[Transcribed page text]
--------------------

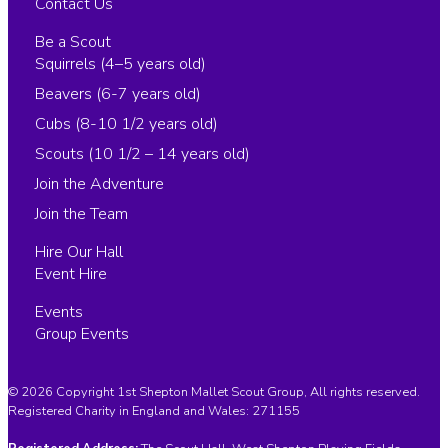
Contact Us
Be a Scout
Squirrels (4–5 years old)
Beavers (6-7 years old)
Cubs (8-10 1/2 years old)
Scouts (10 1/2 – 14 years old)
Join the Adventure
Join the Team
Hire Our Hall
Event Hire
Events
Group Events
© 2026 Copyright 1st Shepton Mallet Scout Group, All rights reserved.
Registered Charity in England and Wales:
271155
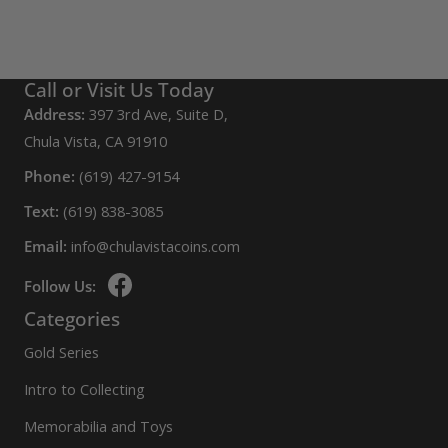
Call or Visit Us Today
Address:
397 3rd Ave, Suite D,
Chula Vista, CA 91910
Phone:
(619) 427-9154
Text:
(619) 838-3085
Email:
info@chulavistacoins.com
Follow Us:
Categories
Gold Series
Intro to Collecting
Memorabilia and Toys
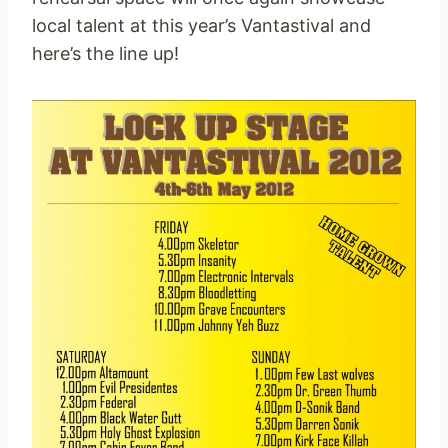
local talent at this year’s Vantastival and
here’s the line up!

--------------------

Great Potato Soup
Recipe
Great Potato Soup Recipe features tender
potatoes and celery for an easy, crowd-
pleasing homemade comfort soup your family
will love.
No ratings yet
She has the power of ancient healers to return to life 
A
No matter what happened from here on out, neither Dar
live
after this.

--------------------

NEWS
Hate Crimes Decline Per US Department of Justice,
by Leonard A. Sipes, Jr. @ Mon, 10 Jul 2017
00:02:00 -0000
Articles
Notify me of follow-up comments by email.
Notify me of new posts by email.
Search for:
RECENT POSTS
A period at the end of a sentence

--------------------

__REQUIRED ACTION__:
State how many lines in the data above contain the string "Great", counting a match only when its case is the same. Reply with the number alone.

__EXERCISE SOLUTION__:
2